In this data, count the lines in which "linejoin" appears and give only that number.

Source data:
____

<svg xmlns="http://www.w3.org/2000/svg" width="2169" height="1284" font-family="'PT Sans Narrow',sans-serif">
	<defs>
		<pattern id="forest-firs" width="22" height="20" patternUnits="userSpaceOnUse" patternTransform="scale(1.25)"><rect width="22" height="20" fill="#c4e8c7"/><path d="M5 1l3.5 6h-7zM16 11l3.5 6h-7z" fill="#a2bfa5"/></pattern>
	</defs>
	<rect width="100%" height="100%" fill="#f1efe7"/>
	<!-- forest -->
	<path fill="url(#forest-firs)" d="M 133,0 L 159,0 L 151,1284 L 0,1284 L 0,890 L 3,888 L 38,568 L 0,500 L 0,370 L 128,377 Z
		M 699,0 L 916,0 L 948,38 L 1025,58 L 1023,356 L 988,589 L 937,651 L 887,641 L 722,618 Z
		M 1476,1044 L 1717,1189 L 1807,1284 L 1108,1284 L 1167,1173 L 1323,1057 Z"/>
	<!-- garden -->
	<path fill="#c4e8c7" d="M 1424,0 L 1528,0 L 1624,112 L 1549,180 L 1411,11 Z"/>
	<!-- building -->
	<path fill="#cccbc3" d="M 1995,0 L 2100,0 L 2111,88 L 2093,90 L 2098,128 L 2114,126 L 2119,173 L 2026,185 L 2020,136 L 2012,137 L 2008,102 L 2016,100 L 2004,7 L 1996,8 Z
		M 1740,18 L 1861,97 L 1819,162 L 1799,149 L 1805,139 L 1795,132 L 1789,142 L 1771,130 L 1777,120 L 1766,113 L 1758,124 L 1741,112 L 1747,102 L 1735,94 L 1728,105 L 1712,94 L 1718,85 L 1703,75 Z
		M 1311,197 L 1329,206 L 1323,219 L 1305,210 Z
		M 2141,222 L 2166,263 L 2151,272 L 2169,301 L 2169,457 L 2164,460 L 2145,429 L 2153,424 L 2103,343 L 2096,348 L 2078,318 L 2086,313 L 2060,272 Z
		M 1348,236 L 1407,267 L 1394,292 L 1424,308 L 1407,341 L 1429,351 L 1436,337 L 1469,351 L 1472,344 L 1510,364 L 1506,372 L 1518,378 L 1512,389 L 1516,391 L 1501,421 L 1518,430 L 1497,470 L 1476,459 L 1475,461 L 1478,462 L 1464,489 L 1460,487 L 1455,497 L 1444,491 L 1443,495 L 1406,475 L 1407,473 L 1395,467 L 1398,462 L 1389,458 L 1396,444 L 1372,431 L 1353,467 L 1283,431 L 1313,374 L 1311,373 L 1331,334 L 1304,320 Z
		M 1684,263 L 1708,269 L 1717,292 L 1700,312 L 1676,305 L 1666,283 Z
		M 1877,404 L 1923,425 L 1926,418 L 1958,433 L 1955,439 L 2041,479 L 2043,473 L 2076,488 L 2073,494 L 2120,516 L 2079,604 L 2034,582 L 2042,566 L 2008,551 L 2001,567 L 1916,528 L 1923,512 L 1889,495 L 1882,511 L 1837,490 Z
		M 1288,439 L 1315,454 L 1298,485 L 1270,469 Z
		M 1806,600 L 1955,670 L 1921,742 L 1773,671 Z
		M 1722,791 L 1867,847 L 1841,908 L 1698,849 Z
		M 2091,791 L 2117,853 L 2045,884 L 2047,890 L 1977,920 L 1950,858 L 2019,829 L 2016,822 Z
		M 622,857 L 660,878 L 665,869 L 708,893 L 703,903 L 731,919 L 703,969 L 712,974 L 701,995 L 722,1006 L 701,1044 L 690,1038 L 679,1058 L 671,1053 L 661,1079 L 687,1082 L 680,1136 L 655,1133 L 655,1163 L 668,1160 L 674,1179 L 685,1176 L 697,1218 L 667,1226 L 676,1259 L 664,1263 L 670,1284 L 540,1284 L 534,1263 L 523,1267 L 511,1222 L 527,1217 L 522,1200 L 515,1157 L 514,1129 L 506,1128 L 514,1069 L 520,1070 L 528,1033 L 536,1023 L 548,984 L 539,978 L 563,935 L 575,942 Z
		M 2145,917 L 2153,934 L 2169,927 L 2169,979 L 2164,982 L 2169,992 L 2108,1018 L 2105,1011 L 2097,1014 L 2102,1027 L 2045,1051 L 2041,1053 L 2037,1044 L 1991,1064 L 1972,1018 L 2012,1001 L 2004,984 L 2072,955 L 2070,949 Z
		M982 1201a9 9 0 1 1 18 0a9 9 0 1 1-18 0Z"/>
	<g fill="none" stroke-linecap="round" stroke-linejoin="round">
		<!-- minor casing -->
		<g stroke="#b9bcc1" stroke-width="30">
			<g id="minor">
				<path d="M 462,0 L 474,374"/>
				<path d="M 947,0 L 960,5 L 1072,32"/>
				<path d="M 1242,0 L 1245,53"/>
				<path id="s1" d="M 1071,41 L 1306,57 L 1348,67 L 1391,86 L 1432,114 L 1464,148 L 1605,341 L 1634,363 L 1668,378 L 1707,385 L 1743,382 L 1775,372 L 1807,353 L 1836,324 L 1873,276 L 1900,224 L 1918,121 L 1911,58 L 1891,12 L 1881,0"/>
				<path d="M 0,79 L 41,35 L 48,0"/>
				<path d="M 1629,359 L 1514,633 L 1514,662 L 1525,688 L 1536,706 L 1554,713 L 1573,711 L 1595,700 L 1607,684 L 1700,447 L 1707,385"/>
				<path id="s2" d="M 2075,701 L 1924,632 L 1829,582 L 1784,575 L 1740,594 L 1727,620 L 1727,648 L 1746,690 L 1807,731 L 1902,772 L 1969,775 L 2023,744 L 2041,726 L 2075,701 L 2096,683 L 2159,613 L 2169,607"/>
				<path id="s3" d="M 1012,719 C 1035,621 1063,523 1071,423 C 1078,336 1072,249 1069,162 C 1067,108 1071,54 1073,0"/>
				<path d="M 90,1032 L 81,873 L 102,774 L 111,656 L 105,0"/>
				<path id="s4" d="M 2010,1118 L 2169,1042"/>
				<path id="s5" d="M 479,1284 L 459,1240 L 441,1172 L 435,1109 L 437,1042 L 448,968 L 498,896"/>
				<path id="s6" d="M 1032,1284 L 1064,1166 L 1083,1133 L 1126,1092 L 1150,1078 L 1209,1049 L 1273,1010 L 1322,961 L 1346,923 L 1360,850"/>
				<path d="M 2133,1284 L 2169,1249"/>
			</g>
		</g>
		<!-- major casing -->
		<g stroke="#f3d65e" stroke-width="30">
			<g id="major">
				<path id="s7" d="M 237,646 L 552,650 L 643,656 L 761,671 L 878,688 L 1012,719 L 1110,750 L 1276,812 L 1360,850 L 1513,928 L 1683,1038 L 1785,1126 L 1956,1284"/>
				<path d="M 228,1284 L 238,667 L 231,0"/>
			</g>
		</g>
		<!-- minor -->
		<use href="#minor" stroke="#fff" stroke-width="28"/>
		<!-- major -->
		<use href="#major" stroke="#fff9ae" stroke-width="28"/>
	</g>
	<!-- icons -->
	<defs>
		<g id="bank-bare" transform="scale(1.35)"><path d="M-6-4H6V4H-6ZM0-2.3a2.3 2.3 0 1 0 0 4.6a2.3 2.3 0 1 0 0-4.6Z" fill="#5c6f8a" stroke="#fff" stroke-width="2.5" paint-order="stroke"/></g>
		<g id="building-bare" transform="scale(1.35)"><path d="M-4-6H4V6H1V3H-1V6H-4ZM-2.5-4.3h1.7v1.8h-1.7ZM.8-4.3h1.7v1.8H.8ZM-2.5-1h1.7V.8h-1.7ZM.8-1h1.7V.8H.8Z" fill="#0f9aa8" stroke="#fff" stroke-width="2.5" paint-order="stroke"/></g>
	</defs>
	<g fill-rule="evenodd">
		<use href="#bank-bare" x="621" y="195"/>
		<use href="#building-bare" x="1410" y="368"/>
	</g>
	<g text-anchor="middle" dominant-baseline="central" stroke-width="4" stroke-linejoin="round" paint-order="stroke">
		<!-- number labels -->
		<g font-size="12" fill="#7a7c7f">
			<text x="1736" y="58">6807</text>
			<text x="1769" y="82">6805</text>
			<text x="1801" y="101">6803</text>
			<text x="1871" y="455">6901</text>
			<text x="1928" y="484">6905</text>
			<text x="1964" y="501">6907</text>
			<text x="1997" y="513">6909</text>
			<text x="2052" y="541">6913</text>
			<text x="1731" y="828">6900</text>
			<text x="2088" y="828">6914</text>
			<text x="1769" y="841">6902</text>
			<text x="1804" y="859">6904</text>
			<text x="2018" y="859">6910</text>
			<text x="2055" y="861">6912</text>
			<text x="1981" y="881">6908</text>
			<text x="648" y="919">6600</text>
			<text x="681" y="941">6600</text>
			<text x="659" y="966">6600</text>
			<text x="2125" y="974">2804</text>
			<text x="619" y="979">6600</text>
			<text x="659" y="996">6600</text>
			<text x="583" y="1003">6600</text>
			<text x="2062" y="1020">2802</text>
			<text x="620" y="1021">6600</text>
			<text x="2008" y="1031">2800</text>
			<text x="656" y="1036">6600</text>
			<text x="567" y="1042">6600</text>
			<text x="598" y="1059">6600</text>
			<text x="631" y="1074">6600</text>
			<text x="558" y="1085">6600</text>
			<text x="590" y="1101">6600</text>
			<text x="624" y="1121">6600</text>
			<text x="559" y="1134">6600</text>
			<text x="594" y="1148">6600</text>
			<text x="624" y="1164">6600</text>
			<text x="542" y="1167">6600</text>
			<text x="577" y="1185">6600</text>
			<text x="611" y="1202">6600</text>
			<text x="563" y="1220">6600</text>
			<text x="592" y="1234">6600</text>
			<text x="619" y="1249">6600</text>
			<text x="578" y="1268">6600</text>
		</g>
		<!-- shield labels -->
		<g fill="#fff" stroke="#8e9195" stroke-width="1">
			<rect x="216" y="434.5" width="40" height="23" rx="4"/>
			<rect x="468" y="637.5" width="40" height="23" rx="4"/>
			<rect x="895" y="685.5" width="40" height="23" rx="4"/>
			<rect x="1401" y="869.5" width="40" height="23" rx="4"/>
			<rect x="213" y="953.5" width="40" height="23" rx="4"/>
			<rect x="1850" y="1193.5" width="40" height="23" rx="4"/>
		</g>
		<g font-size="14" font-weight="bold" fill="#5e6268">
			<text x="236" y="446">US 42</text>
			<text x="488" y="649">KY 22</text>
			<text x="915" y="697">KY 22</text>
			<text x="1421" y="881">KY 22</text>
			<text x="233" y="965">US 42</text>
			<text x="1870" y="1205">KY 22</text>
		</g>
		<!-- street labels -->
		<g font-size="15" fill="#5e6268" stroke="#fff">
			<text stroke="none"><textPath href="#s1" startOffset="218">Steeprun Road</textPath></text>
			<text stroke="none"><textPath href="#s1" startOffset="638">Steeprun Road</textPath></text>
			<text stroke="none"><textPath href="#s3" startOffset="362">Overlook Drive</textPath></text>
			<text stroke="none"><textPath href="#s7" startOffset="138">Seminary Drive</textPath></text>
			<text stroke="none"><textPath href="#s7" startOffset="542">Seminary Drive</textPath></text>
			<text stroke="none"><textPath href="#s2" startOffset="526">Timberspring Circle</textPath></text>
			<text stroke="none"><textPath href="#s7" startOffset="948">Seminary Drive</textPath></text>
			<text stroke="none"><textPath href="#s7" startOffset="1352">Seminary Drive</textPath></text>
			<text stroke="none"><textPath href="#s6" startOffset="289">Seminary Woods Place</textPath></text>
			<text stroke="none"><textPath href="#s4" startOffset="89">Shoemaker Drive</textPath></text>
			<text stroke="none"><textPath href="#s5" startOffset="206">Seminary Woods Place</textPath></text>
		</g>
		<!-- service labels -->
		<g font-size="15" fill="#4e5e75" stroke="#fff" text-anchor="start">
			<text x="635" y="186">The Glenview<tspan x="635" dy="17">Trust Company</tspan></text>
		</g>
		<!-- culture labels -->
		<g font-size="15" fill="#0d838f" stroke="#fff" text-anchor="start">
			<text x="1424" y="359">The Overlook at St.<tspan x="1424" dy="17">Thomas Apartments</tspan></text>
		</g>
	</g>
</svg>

____

Written reply: 2